Data shown >>
◆ ◆ ◆
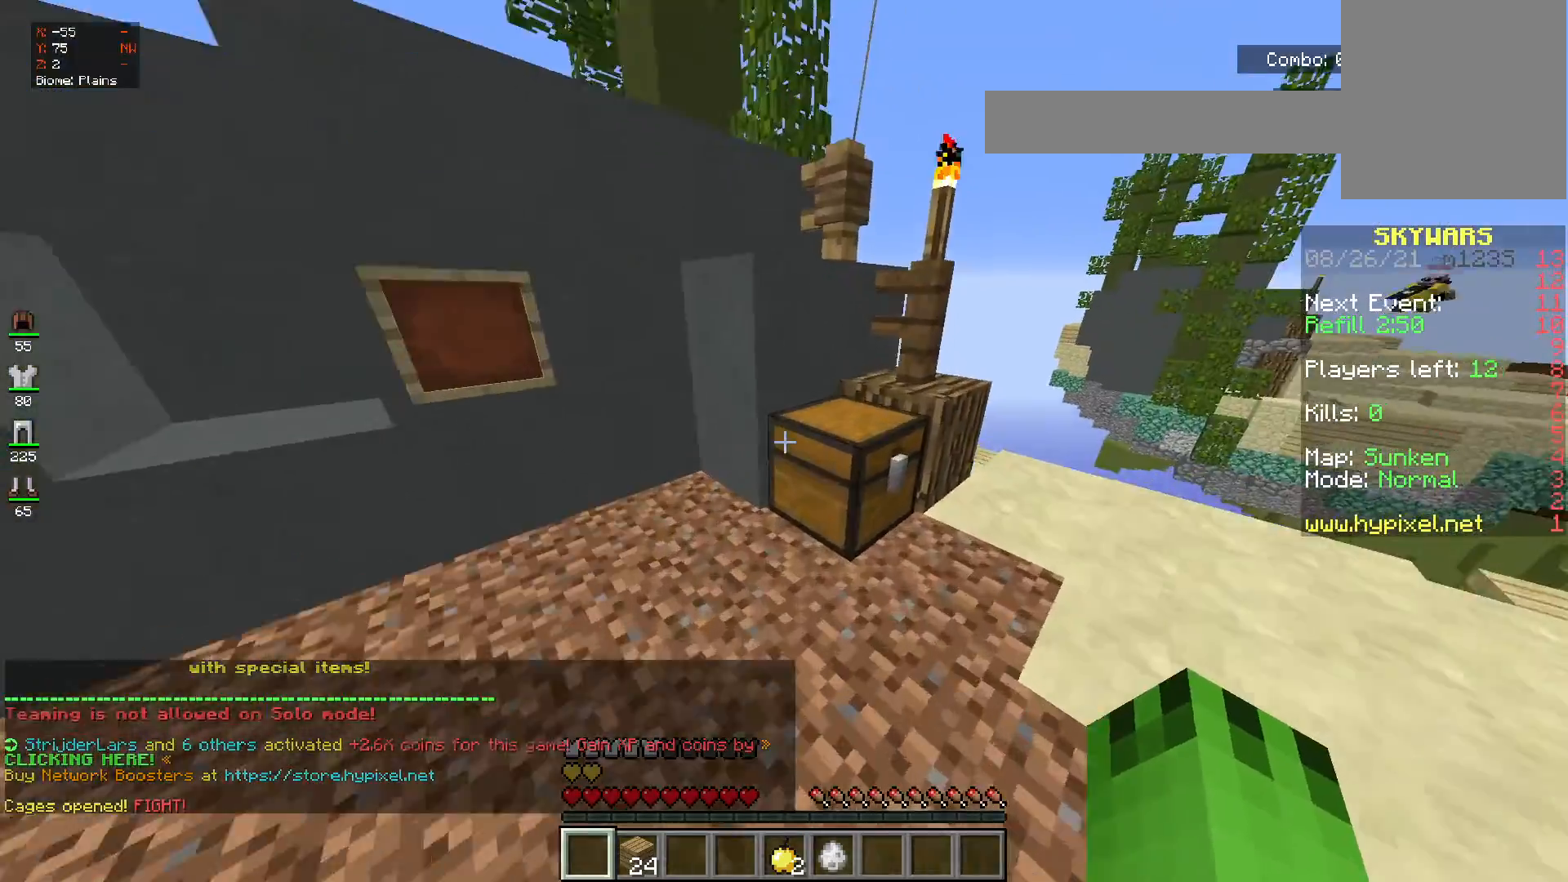
{"keys": [], "mouse": [], "events": [[16, "w", "up"], [166, "mouse_right", "up"]]}
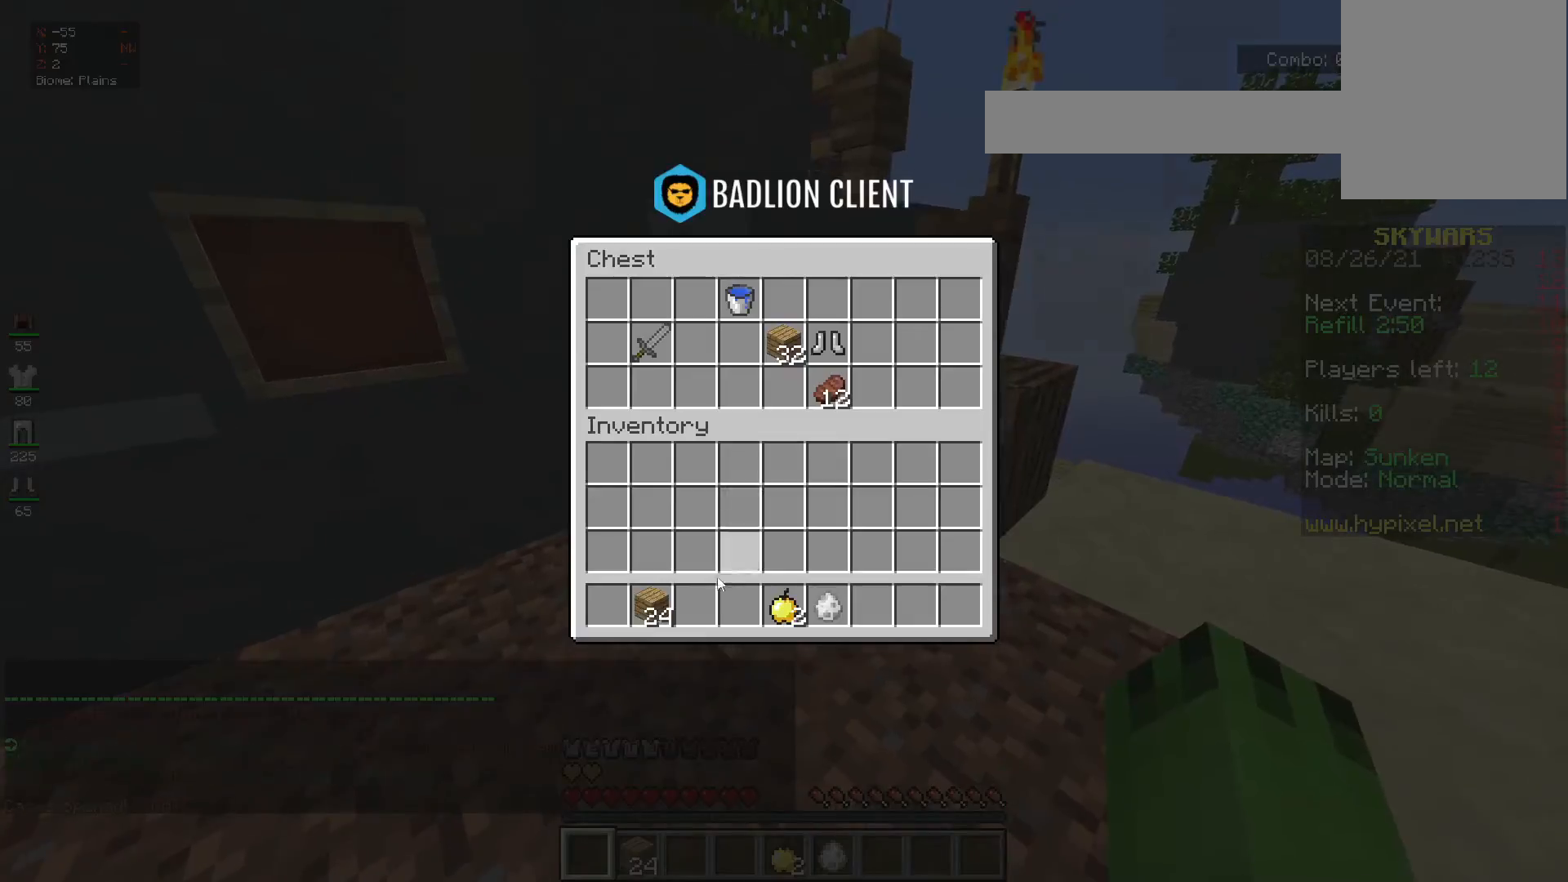
{"keys": [], "mouse": [], "events": []}
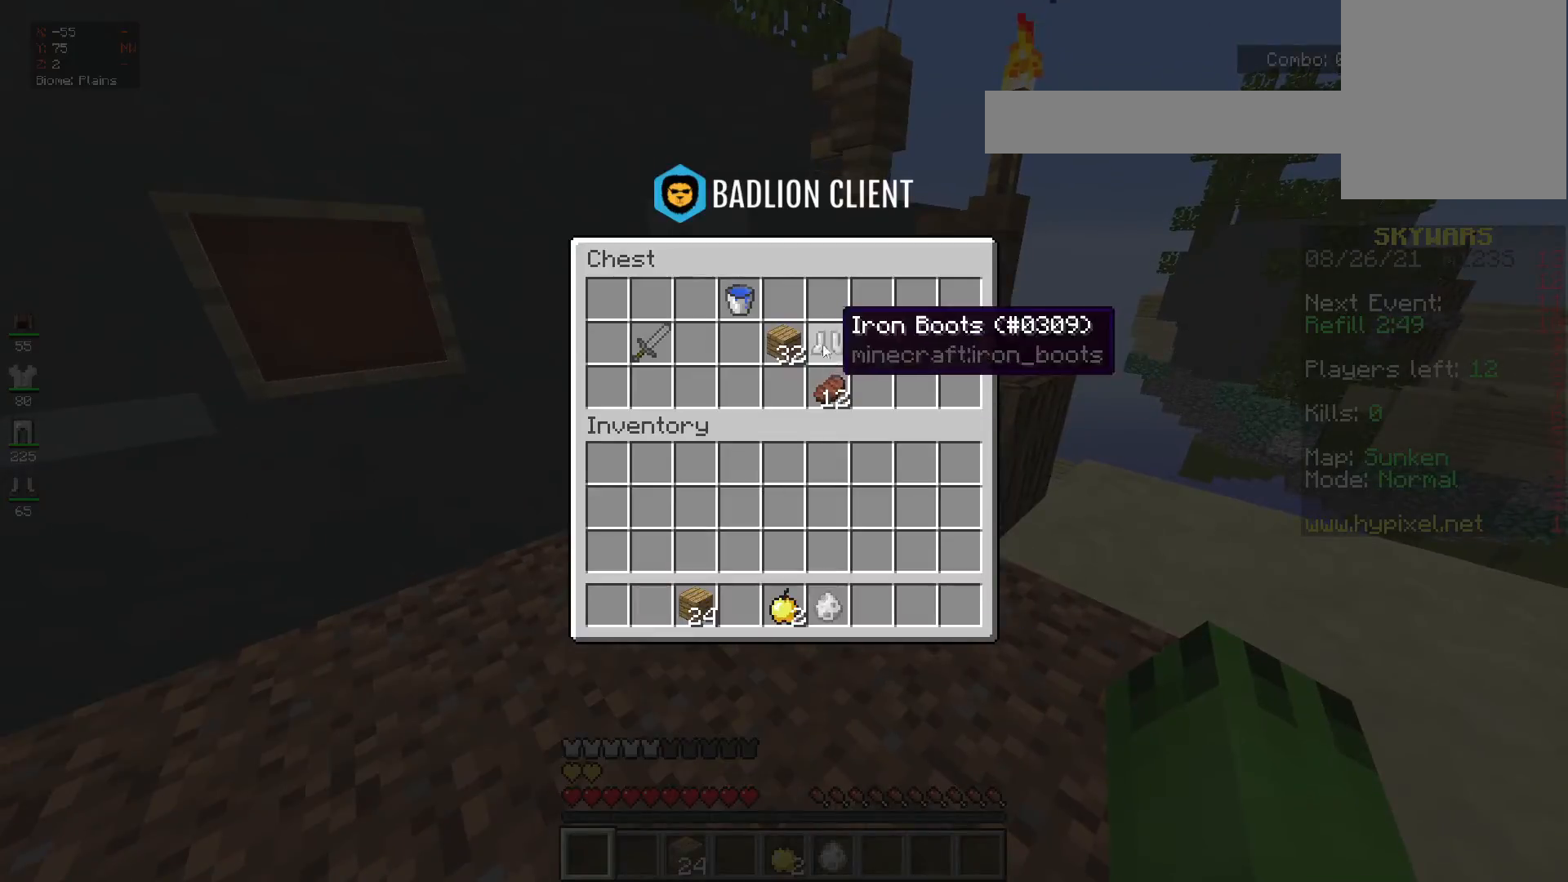
{"keys": [], "mouse": [], "events": []}
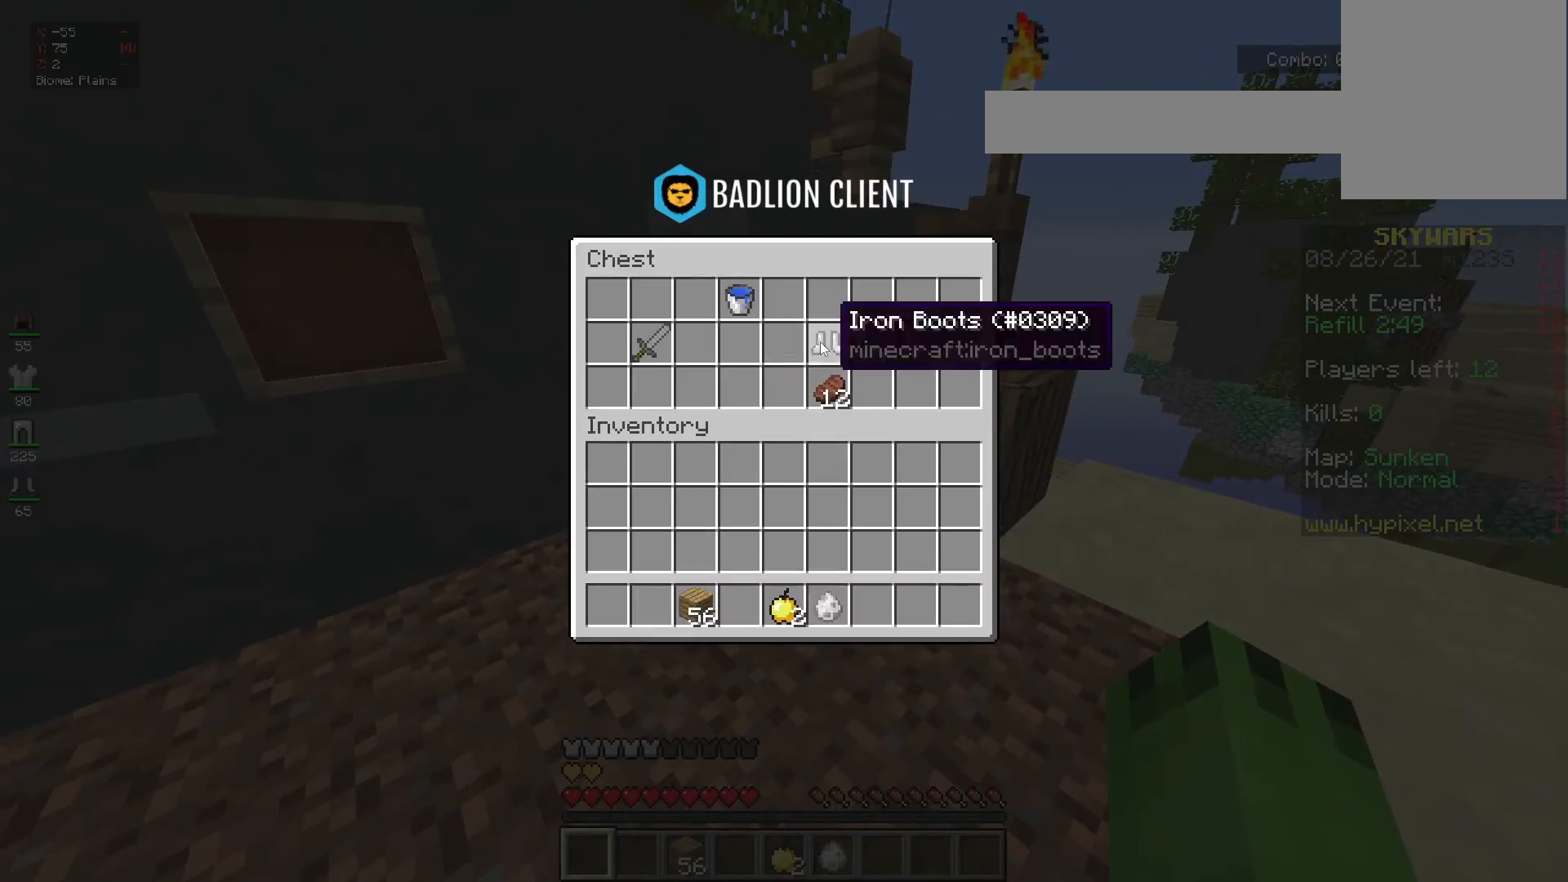
{"keys": [], "mouse": [], "events": []}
◆ ◆ ◆
Required work >> The output is the data above, repeated exactly, with pictures omitted.

Problem solution >>
{"keys": [], "mouse": [], "events": [[16, "w", "up"], [166, "mouse_right", "up"]]}
{"keys": [], "mouse": [], "events": []}
{"keys": [], "mouse": [], "events": []}
{"keys": [], "mouse": [], "events": []}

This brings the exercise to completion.